# [EXERCISE INSTRUCTIONS]
Skip pictures in the listing below; copy exactly the lines from the one with "FIGURE 7 | chDDX1" through the one with "Figure 5. Calculated", inclusive.

# [EXTRACTED MATERIAL]
==*==

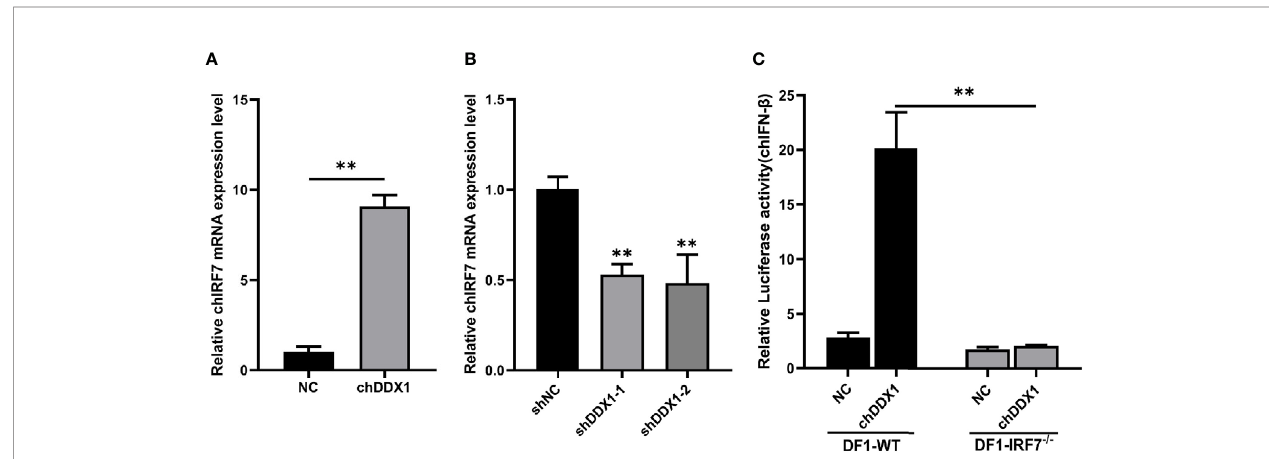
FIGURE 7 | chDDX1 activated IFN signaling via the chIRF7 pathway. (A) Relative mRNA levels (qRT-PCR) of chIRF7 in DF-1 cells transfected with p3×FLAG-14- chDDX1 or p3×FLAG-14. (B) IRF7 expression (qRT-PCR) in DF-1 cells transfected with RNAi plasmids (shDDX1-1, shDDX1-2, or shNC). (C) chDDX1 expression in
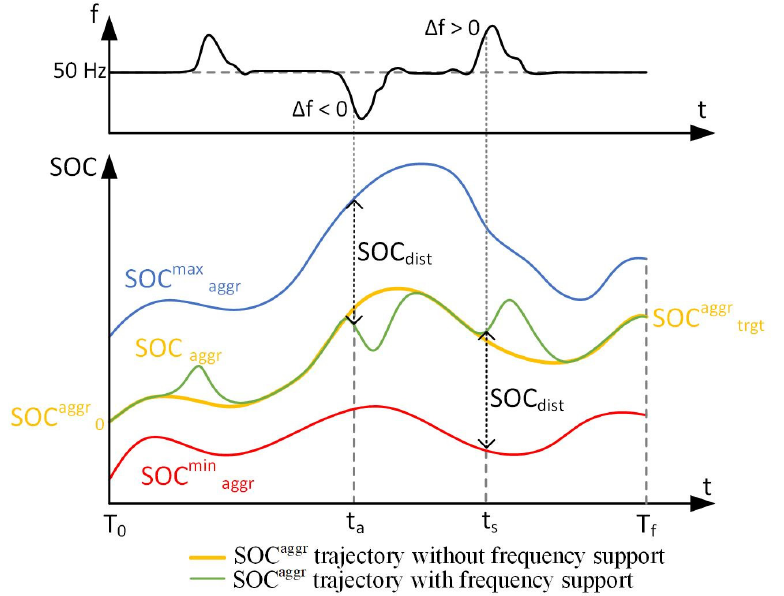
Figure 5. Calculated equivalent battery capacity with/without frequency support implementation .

==*==

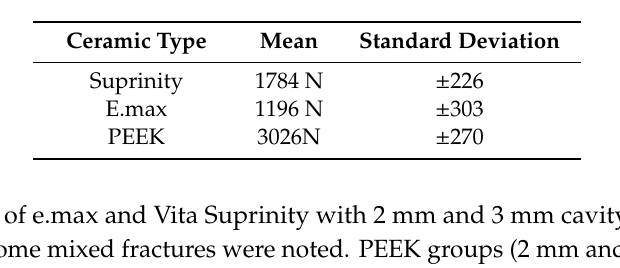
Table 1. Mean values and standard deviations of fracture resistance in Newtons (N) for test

==*==

# [WRITTEN ANSWER]
FIGURE 7 | chDDX1 activated IFN signaling via the chIRF7 pathway. (A) Relative mRNA levels (qRT-PCR) of chIRF7 in DF-1 cells transfected with p3×FLAG-14- chDDX1 or p3×FLAG-14. (B) IRF7 expression (qRT-PCR) in DF-1 cells transfected with RNAi plasmids (shDDX1-1, shDDX1-2, or shNC). (C) chDDX1 expression in
Figure 5. Calculated equivalent battery capacity with/without frequency support implementation .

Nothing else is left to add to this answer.